All Events In Olympic
- Keirin men
- Omnium men
- Sprint indivual men
- Team Pursuit (4000m) men
- Team Sprint men
- Women’s Events:
- Keirin women
- Omnium women
- Sprint women
- Team Pursuit (3000m) women
- Team Sprint women
The sport of bicycle racing has been around since the earliest days of the velocipedes of the 19th century. Track Cycling has been around since at least 1870. When cycling was in its infancy, wooden indoor tracks were laid which resemble those of modern velodromes, consisting of two straights and slightly banked turns.
First Recorded Race
The invention and development of the pneumatic tire was a significant development in bicycle racing and the first recorded race using pneumatic tires was held in 1889. Safety bicycle design, pneumatictires and the principle of gearing combined to bring bicycle racing to a new level of competition and soon these bicycles racing on banked wooden tracks became the sensation of the sporting world.
First Women’s Track Cycling
Women’s track cycling was first included in the modern Olympics in 1988.
Cycling at the 1912 Summer Olympics
The cycling events at the 1912 Games were limited to a road race around Lake Mälaren, which had already been a successful route for a yearly cycling race. Although not originally in the schedule, several countries requested that track cycling be added, however the organizing committee stuck by their plans not to build a new track cycling stadium as the only one in Stockholm had been destroyed in order for the Olympic Stadium to be built.

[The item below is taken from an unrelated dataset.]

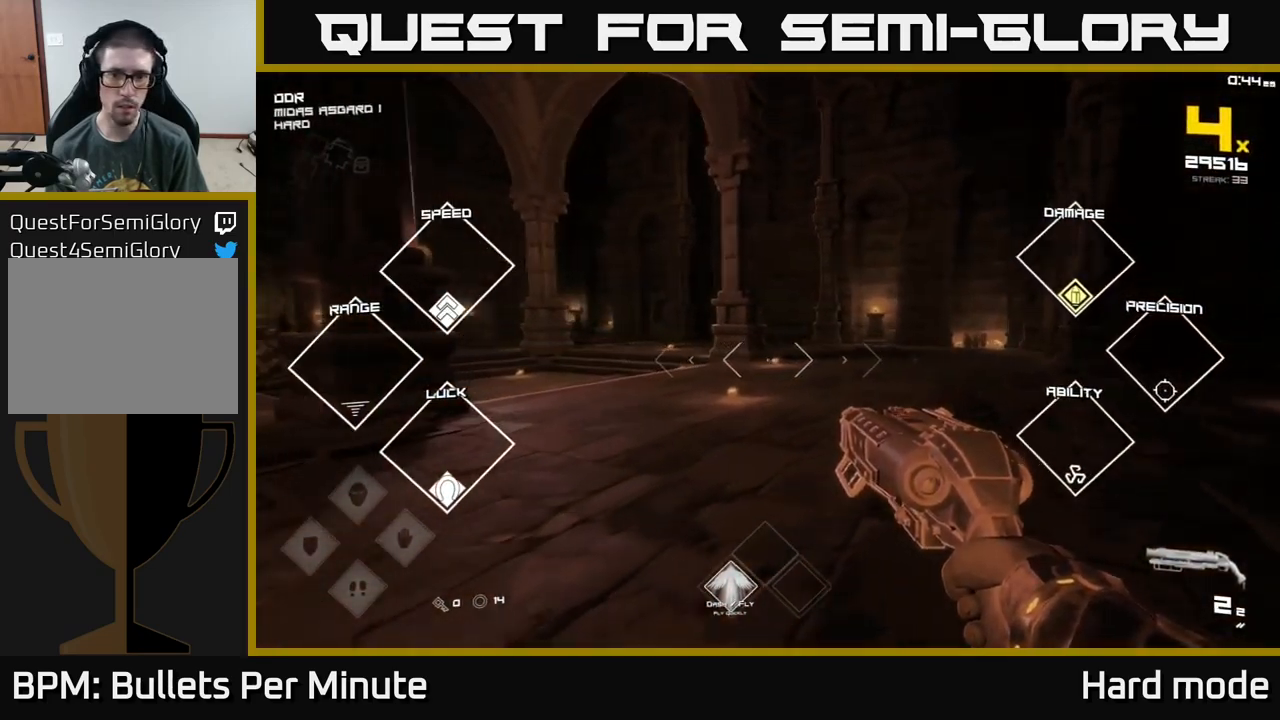
{"buttons": [], "left_stick": "up-right", "right_stick": "center", "events": [[33, "right_stick", "left"], [417, "right_stick", "center"]]}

Cycling on wooden indoor tracks regularly drew large crowds as early as 1870 and was included in the inaugural Olympics Games.
Wooden Indoor Tracks
As early as 1870, track rac es in England were regularly attracting large crowds. The riders competed on wooden indoor tracks that closely resembled the modern velodromes of today. Such tracks ensured the event could be competed all year round. But for promoters there was an even greater benefit – spectators could be charged an entrance fee!
Track cycling events have been organized at all the editions of the Games since 1896, with the exception of the 1912 Games in Stockholm, when only the road race was staged.
Between 1924 and 1992, the range of events was generally as follows: sprint, time trial over one kilometer, tandem and team pursuit. The individual pursuit was added to the program of the 1964 Olympic Games in Tokyo and the tandem was dropped after the 1972 Games in Munich.
Women have competed in the track events since the Seoul Games in 1988, the year that marked the appearance of women in the sprint event, followed by the individual pursuit in 1992. At the Sydney Games in 2000, several track events were introduced: 500m time trial for women, but also keirin, American and sprint for men.
Union Cyclist International (UCI)
The Union Cyclist International is the world governing body for sports cycling and oversees international competitive cycling events. The UCI is based in Aigle, Switzerland. The UCI issues racing licenses to riders and enforces disciplinary rules such as in matters of doping. The UCI also manages the classification of races and the points ranking system in various cycling disciplines including mountain biking, road and track cycling for both men and women, amateur and professional. It also oversees the World Championships.
The History of UCI at a Glance
The UCI was founded in Paris in 1900 and its headquarters are now located at the UCI’s World Cycling Centre in Aigle, Switzerland.
- 1893: First Track World Championships.
- 1896: First modern Olympic Games. Cycling is included in the program.
- 14 April 1900: Foundation of the Union Cyclist International by the Belgian, French, Italian, Swiss and United States National Federations in Paris (FRA).
- 1921: First Amateur Road World Championships.
- 1927: First Professional Road World Championships.
- 1950: First Cyclo-Cross World Championships.
- 1956: First Indoor Cycling World Championships.
- 1965: Creation of the International Amateur Cycling Federation (FIAC) and the International Professional Cycling Federation (FICP). The UCI became the coordinating body for these two federations. The FIAC was established in Rome (ITA), the FICP in Brussels (BEL).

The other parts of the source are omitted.